Strong H1 and Continued EBIT Momentum
Strong H1 described as the strongest H1 to date; underlying EBIT up ~EUR 40m year-on-year and this marks the 14th consecutive quarter of underlying EBIT growth.
Improved Group Result and Cost Discipline
Group result after minorities improved by ~EUR 70m versus prior year, driven by operational improvement and continued cost discipline across P&L line items.
Revenue Stability
Group revenue broadly in line with prior year and slightly up on a constant currency basis (benefitting from EUR/GBP conversion); defended top-line despite disruptions.

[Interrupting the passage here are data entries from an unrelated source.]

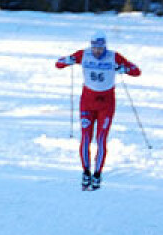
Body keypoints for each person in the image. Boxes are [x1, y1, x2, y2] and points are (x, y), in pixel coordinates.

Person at [55, 31, 141, 190]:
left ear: (105, 46)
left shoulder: (114, 56)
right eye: (95, 47)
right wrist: (68, 61)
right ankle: (86, 172)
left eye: (100, 48)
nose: (97, 52)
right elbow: (58, 64)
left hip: (106, 104)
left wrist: (124, 69)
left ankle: (97, 174)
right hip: (87, 103)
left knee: (101, 139)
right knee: (86, 138)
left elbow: (137, 71)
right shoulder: (83, 54)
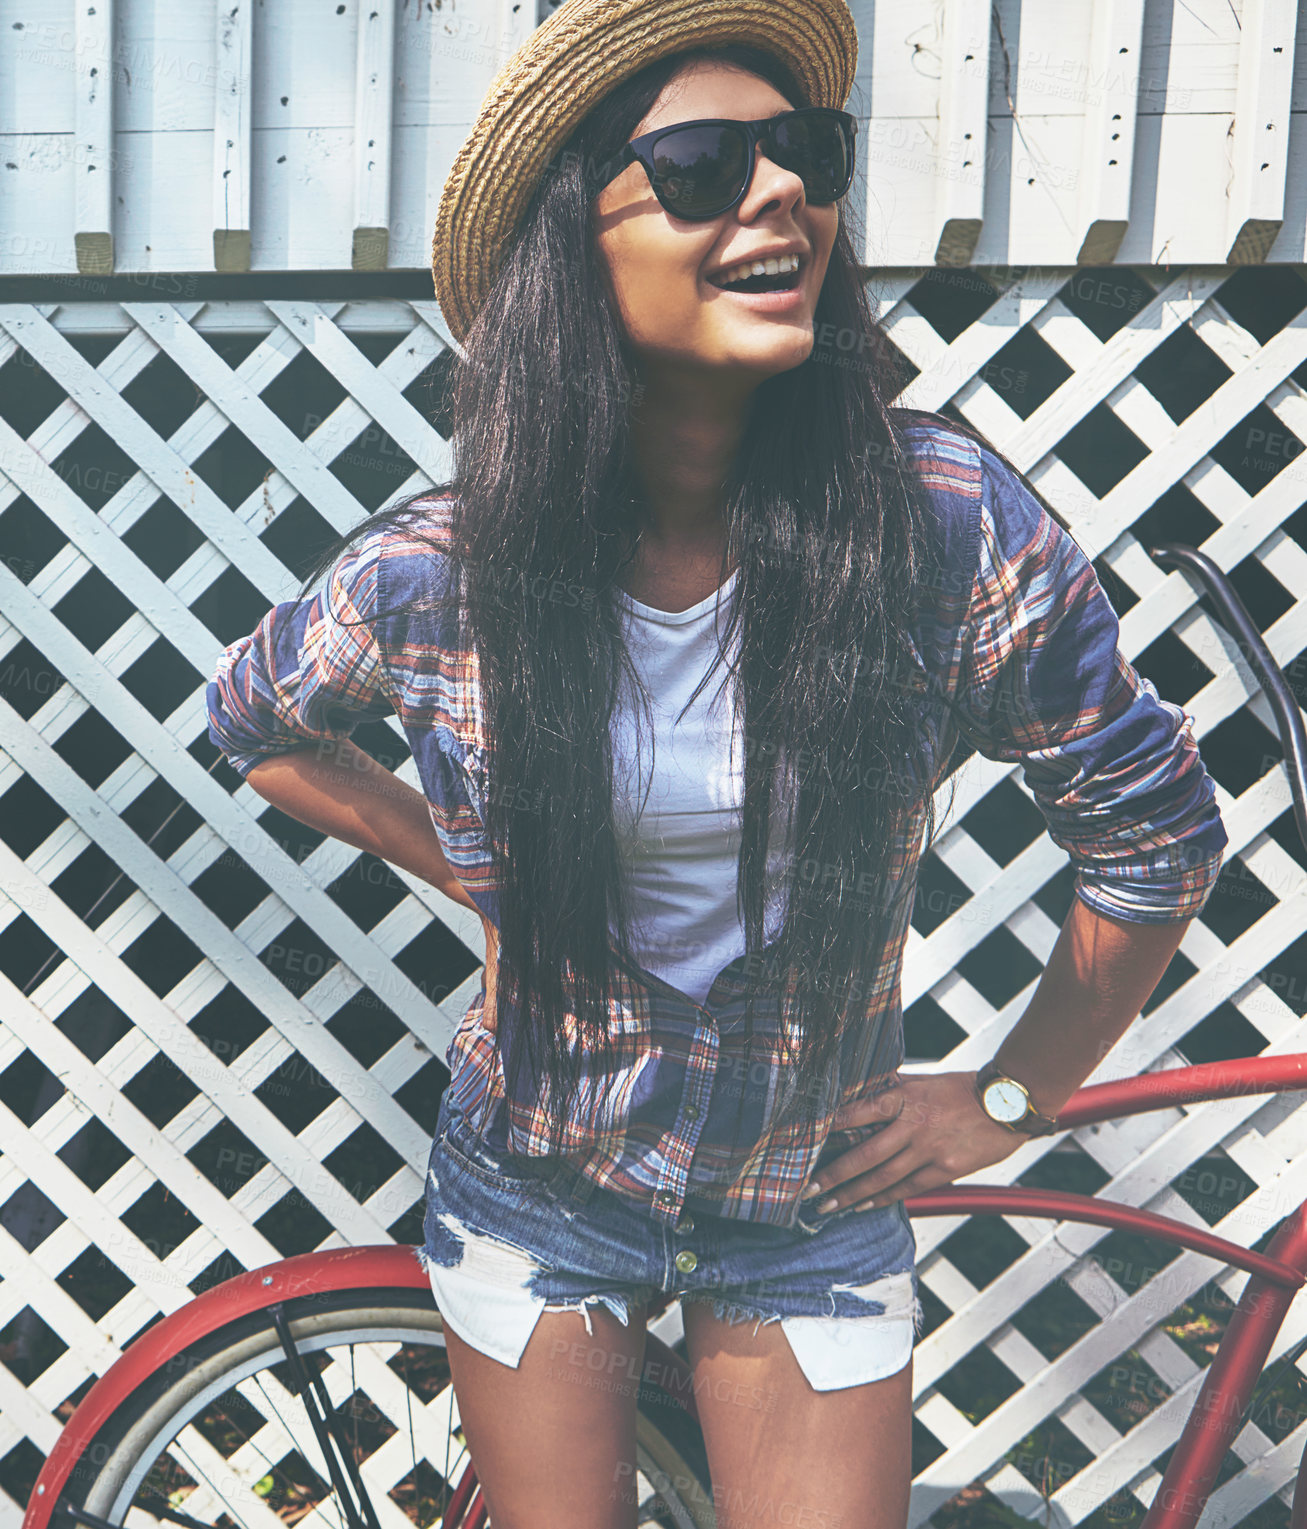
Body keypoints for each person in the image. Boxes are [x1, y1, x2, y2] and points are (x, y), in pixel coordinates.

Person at [205, 0, 1228, 1523]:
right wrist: (471, 867)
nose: (780, 195)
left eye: (802, 154)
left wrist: (1013, 1097)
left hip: (804, 1203)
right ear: (578, 243)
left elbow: (1153, 830)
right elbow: (254, 719)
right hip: (538, 1183)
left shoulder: (939, 529)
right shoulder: (450, 571)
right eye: (697, 165)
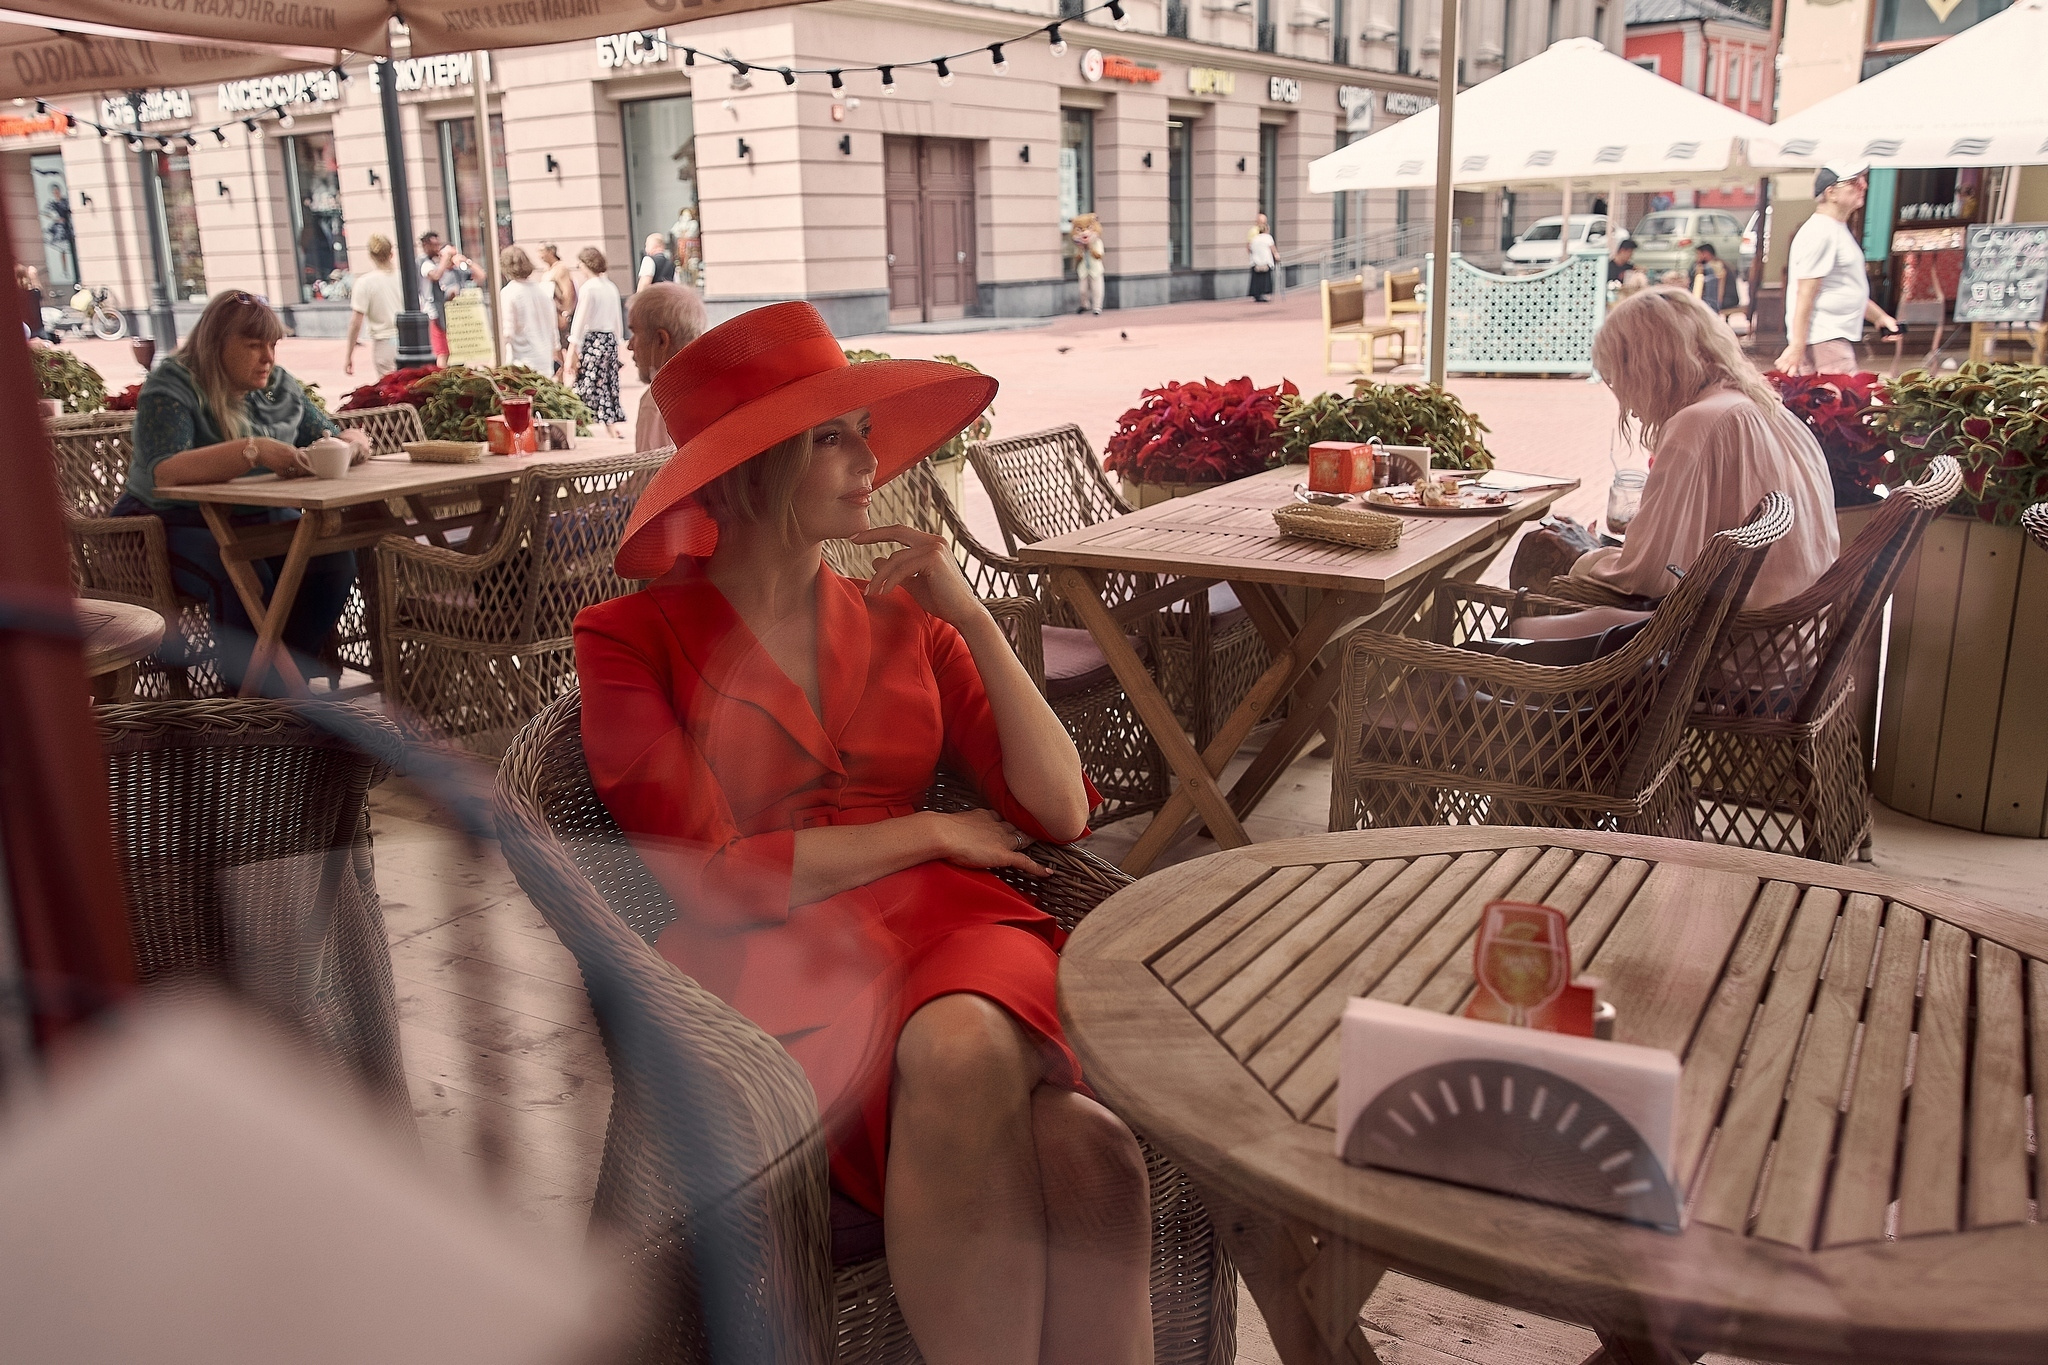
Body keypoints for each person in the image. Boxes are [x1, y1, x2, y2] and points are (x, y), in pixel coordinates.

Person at [575, 301, 1150, 1365]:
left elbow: (1060, 810)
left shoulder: (903, 621)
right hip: (768, 956)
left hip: (950, 930)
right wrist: (928, 830)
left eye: (861, 432)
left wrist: (971, 616)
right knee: (1057, 1126)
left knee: (1095, 1154)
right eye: (828, 437)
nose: (866, 458)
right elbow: (707, 879)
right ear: (747, 471)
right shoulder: (625, 638)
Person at [115, 290, 372, 689]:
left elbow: (325, 436)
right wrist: (253, 450)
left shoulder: (278, 386)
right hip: (160, 523)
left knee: (332, 557)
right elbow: (166, 471)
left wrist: (351, 441)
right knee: (242, 573)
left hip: (251, 516)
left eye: (272, 345)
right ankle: (251, 703)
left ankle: (277, 687)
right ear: (216, 345)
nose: (268, 357)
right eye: (254, 346)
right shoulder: (173, 384)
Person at [1567, 287, 1837, 610]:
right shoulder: (1768, 409)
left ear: (1645, 369)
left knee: (1546, 557)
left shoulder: (1697, 424)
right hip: (1792, 637)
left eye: (1618, 379)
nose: (1622, 399)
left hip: (1734, 647)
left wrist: (1583, 556)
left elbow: (1644, 576)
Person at [1776, 162, 1898, 375]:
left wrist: (1879, 317)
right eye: (1853, 182)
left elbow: (1842, 286)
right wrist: (1797, 345)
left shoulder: (1835, 229)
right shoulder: (1821, 231)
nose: (1864, 185)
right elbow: (1805, 292)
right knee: (1843, 404)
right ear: (1831, 192)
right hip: (1823, 338)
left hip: (1829, 338)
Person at [623, 280, 707, 450]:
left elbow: (649, 475)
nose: (630, 345)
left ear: (661, 340)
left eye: (635, 333)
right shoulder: (715, 385)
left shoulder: (658, 403)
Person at [566, 246, 625, 438]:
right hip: (609, 341)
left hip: (593, 341)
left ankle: (579, 423)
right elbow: (617, 320)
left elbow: (579, 321)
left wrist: (572, 350)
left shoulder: (589, 288)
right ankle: (610, 426)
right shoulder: (611, 287)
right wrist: (618, 342)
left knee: (587, 383)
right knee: (607, 383)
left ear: (586, 264)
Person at [343, 234, 402, 377]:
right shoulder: (403, 277)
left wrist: (349, 355)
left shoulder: (365, 283)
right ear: (391, 254)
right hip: (407, 339)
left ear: (371, 255)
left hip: (384, 342)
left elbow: (355, 323)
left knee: (390, 392)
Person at [498, 245, 560, 374]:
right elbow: (553, 331)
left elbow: (507, 332)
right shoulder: (542, 291)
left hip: (521, 364)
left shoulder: (509, 292)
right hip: (544, 363)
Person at [417, 230, 474, 362]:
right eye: (434, 245)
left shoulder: (433, 263)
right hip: (431, 311)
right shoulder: (425, 263)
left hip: (439, 311)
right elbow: (436, 276)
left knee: (445, 350)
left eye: (438, 244)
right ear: (426, 245)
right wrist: (445, 258)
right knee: (441, 351)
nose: (437, 248)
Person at [539, 243, 577, 371]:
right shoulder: (546, 270)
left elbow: (568, 291)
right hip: (550, 313)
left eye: (542, 251)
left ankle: (565, 373)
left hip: (560, 313)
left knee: (563, 346)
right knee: (555, 347)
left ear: (551, 252)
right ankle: (560, 373)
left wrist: (565, 313)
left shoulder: (561, 269)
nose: (539, 255)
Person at [1688, 242, 1739, 321]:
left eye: (1699, 254)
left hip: (1727, 300)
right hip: (1728, 299)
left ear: (1706, 253)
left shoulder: (1715, 265)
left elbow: (1718, 289)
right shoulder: (1716, 263)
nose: (1697, 257)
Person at [1069, 213, 1105, 316]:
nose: (1084, 232)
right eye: (1080, 229)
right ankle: (1084, 304)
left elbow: (1099, 255)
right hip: (1084, 269)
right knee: (1082, 290)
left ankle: (1097, 307)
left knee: (1097, 289)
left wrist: (1090, 247)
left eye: (1088, 228)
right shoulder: (1079, 246)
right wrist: (1081, 249)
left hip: (1096, 269)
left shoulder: (1097, 242)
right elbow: (1076, 257)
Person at [1247, 212, 1276, 303]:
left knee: (1257, 279)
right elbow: (1272, 249)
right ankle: (1263, 294)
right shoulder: (1266, 237)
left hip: (1256, 261)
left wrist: (1252, 257)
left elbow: (1250, 247)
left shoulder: (1255, 238)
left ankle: (1257, 294)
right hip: (1265, 261)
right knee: (1264, 279)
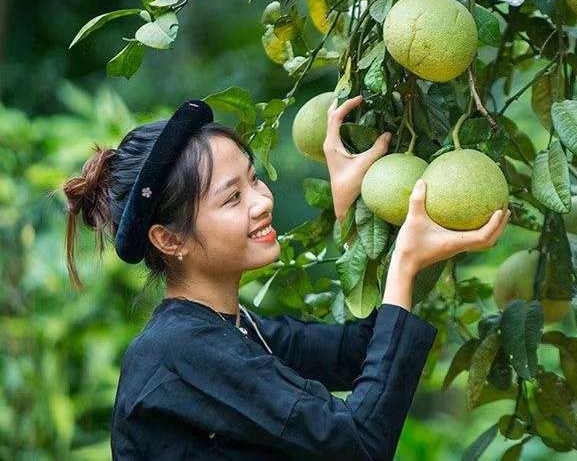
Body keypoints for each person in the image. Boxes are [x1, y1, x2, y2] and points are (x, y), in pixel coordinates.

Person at [63, 96, 510, 460]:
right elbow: (361, 445)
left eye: (254, 179)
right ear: (168, 239)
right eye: (233, 197)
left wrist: (351, 215)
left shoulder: (238, 330)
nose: (261, 201)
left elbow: (365, 348)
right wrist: (404, 264)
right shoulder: (180, 352)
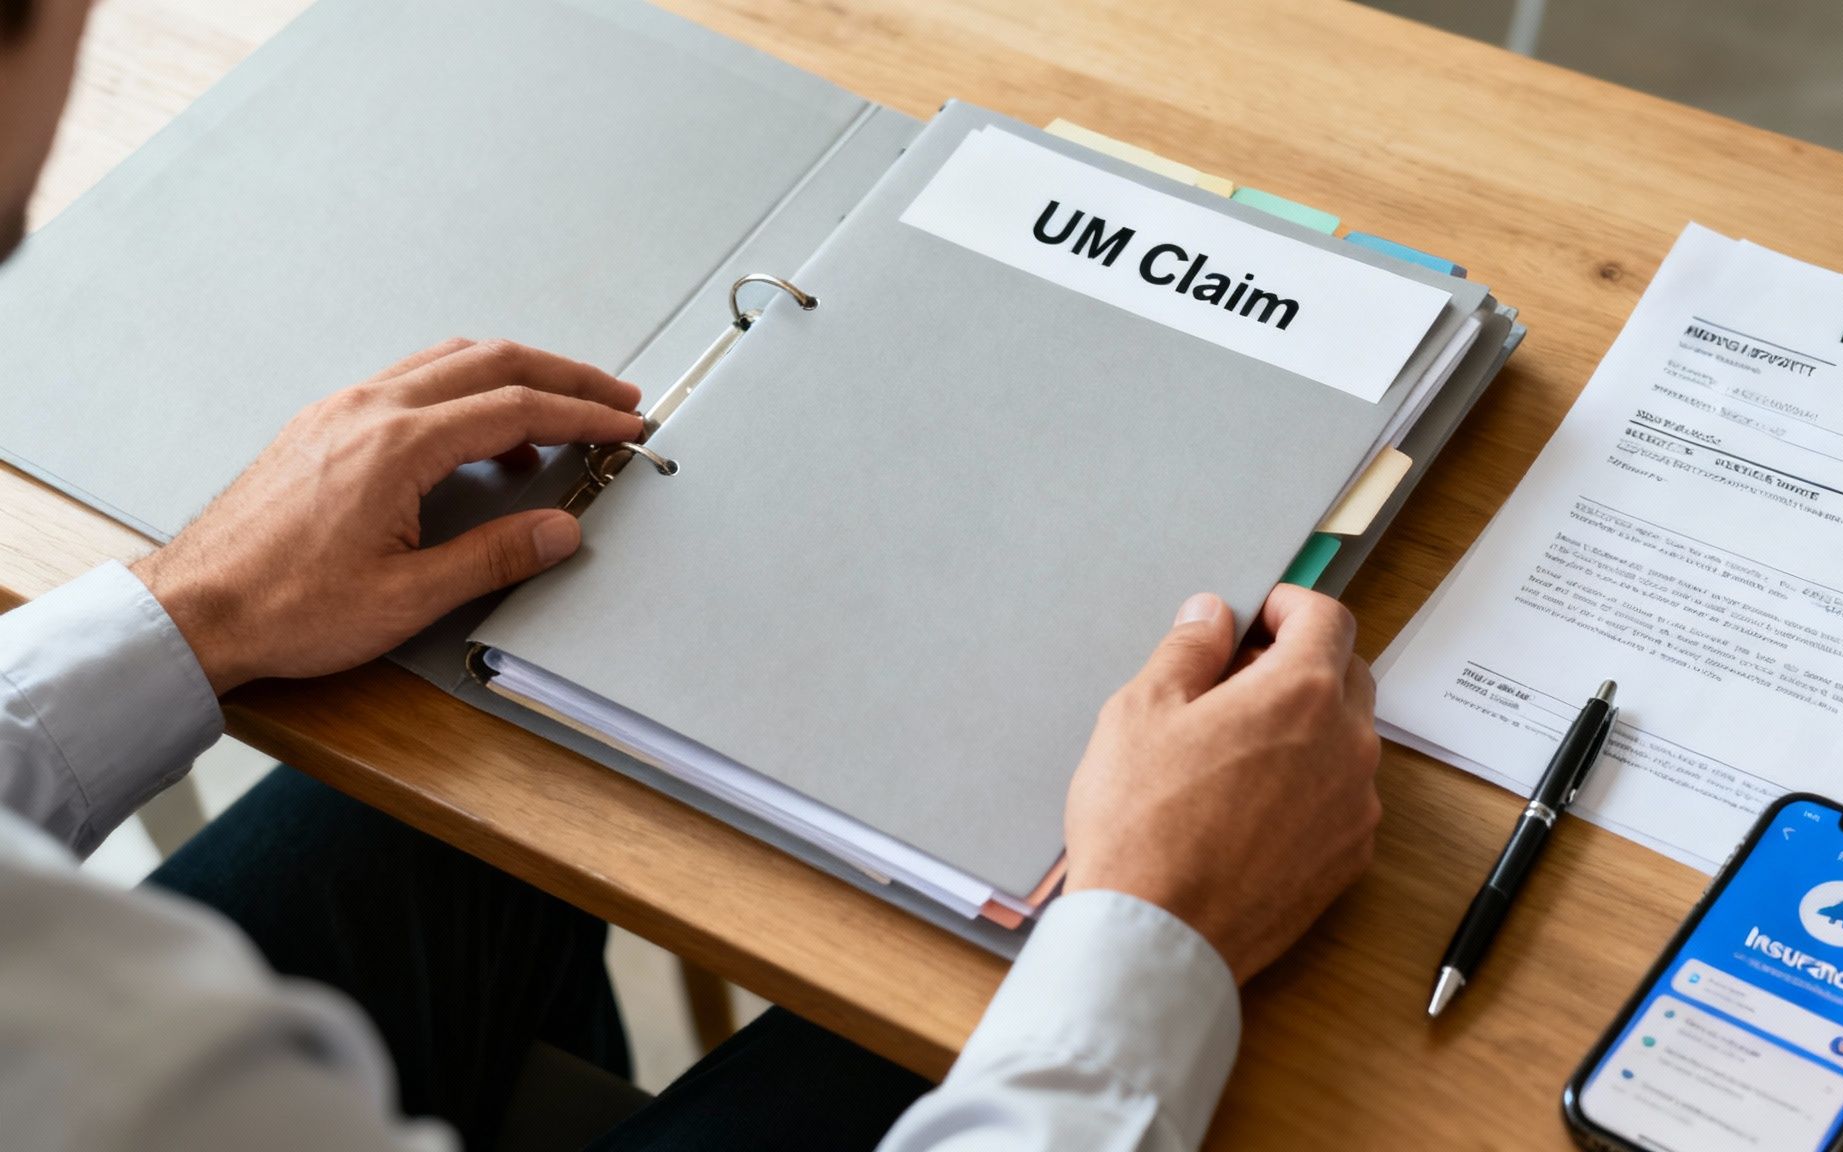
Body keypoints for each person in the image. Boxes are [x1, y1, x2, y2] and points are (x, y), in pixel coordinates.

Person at [0, 1, 1383, 1149]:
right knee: (926, 1028)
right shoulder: (108, 1062)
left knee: (443, 815)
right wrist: (1154, 941)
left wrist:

Cruise Outperformance and Strong Demand
Cruise segment described as 'outstandingly strong' with demand outstripping capacity; occupancy only ~2% below prior year due to short-term service outages and expected to recover; new capacity additions supportive of growth.
Markets & Airlines Operational Improvement
Markets & Airlines delivered a significant improvement in results, with executives citing stronger margins driven by transformation, operational efficiencies and commercialization initiatives.
Digital & AI Gains Driving Efficiency
AI-driven initiatives yielded meaningful productivity gains (example: AI-based transfer planning increased bus load factors by ~5% and reduced staffing/costs); One app/OneWeb rollouts progressing and digital channels growing.
Direct Distribution Growth
App penetration increased to ~25% of direct bookings (almost +5 percentage points versus prior year), supporting lower distribution costs and improved unit economics.
Strong Hedging and Lower Interest Outlook
Fuel/energy hedging position strong for summer (some airlines ~85%; group averages reported ~63%) and interest expenses guided toward the lower end (~EUR 325m) reflecting better winter results.
New Products and Loyalty Initiatives
TUI Tours product rollouts and early-stage loyalty program launched (Nordics first) with early positive uptake; TUI Musement showing mid-single-digit growth in ancillaries and new customer acquisition.
Net Debt Position Stable (Non-structural Working Capital)
Net debt roughly flat versus prior year; management attributes deterioration in cash to temporary working capital (lower customer prepayments) rather than structural weakness and expects recovery when bookings normalize.